O estudo encontrou que inibidores de protease inibiu o crescimento do falciparum do P., o parasita de malária que causa a maioria de doença. Estes resultados podem igualmente expr uma vulnerabilidade previamente inexplorada no parasita que poderia conduzir a uma classe nova de droga antimalárica. Quando os efeitos de tais drogas na co-infecção precisarem de ser investigados, os resultados do estudo podem ser especialmente significativos em África subsariana e em outras áreas do mundo em desenvolvimento onde há umas taxas altas de VIH e de co-infecção da malária.

Os cientistas do instituto de Queensland da investigação médica testaram os efeitos do saquinavir dos inibidores de protease, ritonavir, nelfinavir, amprenavir, e indinavir, assim como o nevirapine do inibidor do transcriptase do reverso do não-nucleoside, em uma linha resistente aos medicamentos de falciparum do P. Saquinavir, o ritonavir, e o indinavir todos inibiram o crescimento do parasita in vitro a níveis conseguidos rotineiramente em pacientes humanos, com o saquinavir e o ritonavir que mostram o efeito o mais poderoso no parasita. Saquinavir era o mais eficaz no estudo e era ingualmente eficaz em chloroquine-sensível e - linhas resistentes do parasita, quando o nelfinavir e o amprenavir não demonstraram a actividade antimalárica. As construções da pesquisa em um estudo precedente que demonstre agentes do antiretroviral podem reduzir a adesão de eritrócites falciparum-contaminados P. às superfícies endothelial.

Os autores acreditam que os inibidores de protease do antiretroviral atacam o parasita de malária nas maneiras que os tratamentos antimaláricos actuais não fazem. Quando o modo de acção antimalárica das drogas não foi descoberto no estudo, os autores supor que os antiretrovirals inibem um protease do aspartyl, que ajude o parasita a digerir a hemoglobina e seja ficado situado no vacuole do alimento do parasita.
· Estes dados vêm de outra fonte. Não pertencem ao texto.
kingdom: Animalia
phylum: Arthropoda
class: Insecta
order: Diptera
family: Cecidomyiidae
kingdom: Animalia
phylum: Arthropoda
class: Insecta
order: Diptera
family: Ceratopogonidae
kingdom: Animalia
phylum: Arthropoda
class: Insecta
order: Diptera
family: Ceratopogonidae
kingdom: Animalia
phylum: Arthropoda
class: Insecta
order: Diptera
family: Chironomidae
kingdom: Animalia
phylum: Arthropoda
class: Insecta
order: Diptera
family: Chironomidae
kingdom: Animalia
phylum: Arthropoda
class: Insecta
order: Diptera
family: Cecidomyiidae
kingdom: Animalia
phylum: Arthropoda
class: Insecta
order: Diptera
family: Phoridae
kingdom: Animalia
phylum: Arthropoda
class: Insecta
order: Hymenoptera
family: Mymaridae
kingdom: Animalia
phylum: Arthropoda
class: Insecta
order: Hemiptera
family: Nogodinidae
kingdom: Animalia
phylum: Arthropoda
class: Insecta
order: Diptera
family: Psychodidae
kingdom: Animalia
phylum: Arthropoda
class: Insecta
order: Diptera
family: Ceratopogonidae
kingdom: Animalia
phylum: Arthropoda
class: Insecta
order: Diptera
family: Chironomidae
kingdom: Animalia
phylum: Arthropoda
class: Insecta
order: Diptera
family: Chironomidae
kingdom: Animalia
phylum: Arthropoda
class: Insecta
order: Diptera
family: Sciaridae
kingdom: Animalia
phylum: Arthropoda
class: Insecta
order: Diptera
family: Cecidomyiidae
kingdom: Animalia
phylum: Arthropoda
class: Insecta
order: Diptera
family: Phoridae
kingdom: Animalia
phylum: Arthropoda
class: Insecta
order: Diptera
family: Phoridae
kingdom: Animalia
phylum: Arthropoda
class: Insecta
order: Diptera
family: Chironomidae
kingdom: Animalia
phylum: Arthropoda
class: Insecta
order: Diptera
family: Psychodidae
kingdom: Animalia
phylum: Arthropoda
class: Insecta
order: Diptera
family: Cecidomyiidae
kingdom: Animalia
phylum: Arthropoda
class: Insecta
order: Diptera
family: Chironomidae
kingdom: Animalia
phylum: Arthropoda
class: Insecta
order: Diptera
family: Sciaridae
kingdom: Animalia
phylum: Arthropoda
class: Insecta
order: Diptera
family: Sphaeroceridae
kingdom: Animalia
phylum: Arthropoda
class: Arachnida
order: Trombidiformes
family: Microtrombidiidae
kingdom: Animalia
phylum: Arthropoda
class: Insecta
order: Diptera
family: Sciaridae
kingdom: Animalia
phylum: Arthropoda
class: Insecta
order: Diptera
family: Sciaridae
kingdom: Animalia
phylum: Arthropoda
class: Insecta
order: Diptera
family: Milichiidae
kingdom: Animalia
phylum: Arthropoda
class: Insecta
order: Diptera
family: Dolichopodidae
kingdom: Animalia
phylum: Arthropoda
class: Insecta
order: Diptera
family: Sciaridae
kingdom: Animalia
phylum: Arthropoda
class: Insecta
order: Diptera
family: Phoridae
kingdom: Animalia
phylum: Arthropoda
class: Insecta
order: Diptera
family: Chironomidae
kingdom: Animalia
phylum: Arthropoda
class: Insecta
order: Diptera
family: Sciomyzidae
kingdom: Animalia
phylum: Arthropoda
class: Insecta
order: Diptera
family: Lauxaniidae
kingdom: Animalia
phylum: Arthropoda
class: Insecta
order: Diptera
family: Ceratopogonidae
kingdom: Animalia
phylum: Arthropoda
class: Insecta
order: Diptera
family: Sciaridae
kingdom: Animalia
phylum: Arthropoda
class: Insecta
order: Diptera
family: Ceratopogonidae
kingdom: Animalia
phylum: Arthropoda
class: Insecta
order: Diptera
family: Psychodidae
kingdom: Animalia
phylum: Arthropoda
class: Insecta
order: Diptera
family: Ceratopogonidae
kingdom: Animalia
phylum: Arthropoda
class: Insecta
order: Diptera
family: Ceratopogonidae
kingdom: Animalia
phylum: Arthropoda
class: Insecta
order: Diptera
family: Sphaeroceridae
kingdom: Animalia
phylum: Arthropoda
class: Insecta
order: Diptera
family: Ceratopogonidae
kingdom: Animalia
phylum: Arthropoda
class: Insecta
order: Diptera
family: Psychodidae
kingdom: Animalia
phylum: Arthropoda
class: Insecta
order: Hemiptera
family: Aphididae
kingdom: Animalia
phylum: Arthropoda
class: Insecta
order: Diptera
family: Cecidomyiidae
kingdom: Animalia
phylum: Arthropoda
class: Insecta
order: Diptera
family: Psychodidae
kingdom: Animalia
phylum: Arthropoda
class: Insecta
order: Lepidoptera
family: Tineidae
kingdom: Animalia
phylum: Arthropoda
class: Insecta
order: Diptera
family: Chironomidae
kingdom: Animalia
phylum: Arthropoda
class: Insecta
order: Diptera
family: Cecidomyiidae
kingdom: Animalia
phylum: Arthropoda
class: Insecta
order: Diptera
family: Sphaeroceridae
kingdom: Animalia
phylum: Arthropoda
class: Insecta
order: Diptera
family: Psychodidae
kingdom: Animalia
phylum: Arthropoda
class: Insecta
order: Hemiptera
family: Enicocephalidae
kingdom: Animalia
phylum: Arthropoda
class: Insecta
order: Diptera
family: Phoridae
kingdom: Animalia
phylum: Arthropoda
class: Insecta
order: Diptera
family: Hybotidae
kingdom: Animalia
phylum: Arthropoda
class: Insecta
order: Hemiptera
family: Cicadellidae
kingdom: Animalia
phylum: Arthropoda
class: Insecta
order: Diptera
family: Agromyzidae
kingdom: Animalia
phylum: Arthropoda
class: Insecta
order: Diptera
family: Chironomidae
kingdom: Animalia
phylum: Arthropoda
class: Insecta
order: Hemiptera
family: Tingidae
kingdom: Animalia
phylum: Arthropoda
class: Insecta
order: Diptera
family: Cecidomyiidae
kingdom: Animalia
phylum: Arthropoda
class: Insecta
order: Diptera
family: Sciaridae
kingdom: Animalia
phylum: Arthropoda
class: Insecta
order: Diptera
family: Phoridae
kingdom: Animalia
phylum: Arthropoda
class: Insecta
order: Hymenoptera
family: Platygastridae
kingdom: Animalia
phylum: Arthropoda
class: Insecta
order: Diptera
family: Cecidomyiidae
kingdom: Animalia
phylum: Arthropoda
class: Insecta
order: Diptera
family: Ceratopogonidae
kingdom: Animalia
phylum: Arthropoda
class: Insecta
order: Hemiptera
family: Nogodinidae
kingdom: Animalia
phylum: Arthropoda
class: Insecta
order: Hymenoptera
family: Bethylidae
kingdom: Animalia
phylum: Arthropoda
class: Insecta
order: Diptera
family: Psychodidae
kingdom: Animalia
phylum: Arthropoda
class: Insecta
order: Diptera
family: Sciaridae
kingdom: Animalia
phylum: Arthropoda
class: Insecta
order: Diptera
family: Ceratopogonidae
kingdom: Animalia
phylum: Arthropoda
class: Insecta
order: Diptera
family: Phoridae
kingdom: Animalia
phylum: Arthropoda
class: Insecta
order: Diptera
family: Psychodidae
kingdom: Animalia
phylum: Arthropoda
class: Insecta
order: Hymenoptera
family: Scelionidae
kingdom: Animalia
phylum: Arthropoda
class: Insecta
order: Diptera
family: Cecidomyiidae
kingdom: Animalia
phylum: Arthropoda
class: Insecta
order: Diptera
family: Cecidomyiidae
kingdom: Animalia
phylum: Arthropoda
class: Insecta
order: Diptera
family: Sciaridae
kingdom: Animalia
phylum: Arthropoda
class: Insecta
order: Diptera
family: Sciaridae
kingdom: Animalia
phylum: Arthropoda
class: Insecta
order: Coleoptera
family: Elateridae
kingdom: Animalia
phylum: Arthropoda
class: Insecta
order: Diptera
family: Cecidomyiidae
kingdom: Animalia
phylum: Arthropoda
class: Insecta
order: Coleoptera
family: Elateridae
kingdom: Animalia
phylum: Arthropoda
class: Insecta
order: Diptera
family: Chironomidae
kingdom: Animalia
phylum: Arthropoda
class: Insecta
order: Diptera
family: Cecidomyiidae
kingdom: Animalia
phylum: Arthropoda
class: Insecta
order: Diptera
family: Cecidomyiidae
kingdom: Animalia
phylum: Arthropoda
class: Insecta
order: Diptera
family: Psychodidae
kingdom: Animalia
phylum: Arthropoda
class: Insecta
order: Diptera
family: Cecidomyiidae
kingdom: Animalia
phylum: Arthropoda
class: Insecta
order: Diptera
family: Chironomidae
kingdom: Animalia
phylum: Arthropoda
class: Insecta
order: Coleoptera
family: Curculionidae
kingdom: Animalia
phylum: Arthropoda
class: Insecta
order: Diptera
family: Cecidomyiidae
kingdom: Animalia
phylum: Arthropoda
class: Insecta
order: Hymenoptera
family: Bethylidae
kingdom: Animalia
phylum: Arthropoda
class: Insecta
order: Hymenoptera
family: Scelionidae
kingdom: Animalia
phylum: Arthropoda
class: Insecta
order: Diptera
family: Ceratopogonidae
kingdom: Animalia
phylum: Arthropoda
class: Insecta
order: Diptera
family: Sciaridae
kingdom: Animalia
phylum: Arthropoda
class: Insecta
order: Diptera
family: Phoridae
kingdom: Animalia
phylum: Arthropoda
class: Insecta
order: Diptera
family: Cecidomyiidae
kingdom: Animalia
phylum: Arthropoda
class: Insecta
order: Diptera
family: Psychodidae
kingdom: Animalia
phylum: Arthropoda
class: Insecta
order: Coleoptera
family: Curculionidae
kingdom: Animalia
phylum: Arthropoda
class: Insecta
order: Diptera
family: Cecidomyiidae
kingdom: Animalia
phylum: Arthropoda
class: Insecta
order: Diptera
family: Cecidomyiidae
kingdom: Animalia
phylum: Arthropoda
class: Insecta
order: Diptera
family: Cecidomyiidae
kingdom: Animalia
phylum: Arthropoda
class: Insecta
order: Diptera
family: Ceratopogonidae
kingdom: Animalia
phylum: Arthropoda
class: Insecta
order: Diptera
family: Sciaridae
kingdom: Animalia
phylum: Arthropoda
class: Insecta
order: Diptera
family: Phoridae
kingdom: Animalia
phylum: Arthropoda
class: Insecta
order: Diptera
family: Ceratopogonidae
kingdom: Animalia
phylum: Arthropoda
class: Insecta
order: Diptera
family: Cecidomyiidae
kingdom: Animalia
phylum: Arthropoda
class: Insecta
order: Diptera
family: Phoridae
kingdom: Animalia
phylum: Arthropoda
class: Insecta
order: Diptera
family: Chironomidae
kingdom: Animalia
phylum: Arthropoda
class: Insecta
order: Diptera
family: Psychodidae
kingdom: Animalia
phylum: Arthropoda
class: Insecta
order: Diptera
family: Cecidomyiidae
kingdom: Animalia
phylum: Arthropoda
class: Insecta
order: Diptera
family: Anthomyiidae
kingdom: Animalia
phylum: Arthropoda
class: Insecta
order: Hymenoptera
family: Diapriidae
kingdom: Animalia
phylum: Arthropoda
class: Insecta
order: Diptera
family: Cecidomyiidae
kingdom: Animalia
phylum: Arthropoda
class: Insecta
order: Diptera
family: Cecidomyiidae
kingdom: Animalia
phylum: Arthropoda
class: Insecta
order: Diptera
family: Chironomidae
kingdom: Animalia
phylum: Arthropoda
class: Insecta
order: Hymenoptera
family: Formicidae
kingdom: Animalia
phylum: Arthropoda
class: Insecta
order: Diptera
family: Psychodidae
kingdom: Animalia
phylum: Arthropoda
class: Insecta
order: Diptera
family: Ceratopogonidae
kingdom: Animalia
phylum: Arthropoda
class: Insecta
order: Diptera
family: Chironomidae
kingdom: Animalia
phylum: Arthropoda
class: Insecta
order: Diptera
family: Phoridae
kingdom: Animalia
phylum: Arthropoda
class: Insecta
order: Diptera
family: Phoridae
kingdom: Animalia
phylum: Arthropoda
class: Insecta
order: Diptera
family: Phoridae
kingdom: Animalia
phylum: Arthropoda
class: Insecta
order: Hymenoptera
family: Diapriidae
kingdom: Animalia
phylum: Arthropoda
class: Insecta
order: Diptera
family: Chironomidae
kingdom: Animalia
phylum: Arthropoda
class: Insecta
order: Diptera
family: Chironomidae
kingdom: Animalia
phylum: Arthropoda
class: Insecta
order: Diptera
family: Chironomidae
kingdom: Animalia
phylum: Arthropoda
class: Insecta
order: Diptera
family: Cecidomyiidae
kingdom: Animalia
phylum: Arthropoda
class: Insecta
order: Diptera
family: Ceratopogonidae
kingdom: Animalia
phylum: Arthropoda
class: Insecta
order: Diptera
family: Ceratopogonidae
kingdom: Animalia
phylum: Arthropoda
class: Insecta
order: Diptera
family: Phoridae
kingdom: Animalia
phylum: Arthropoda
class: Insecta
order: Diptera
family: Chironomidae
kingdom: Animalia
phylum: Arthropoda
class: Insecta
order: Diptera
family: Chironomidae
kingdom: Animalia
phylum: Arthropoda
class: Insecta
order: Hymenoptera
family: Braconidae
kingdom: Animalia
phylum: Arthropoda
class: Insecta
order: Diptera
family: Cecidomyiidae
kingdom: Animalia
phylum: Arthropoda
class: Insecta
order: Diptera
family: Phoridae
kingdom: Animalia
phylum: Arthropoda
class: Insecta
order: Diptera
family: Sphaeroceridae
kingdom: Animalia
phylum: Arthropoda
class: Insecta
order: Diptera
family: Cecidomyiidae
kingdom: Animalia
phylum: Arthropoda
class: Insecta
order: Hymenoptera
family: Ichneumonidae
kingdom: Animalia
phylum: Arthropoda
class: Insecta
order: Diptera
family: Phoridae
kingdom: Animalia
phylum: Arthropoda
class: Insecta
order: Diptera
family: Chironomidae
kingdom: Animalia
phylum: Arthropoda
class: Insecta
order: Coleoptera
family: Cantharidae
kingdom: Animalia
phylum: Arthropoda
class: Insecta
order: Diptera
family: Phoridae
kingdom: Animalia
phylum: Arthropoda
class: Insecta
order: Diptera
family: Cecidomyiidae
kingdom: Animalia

A posterior investigação não pode somente fornecer um conhecimento melhor de como tratar pacientes co-contaminados com os inibidores de protease, mas poderia igualmente conduzir a um novo tipo de droga da malária que vise o parasita em maneiras novas.

3 da Organização Mundial de Saúde os “por 5" programa pretendem tratar três milhão povos VIH-contaminados, primeiramente no mundo em desenvolvimento, com os antiretrovirals no ano 2005. Os autores sugerem que os indivíduos tratados sob programas tais como este possam igualmente ganhar um benefício antiparasitário. Ao mesmo tempo, reconhecem que seu estudo não endereça o interesse que os inibidores de protease podem ter os efeitos secundários imunológicos que poderiam impedir da remoção do parasita.

Os autores advertem que a aplicação clínica de seus resultados novos deve ser feita com cuidado. Estão realizando actualmente uns estudos mais adicionais nas interacções de inibidores de protease e de agentes antimaláricos actuais a fim aperfeiçoar efeitos benéficos das drogas' no VIH e nas infecções da malária.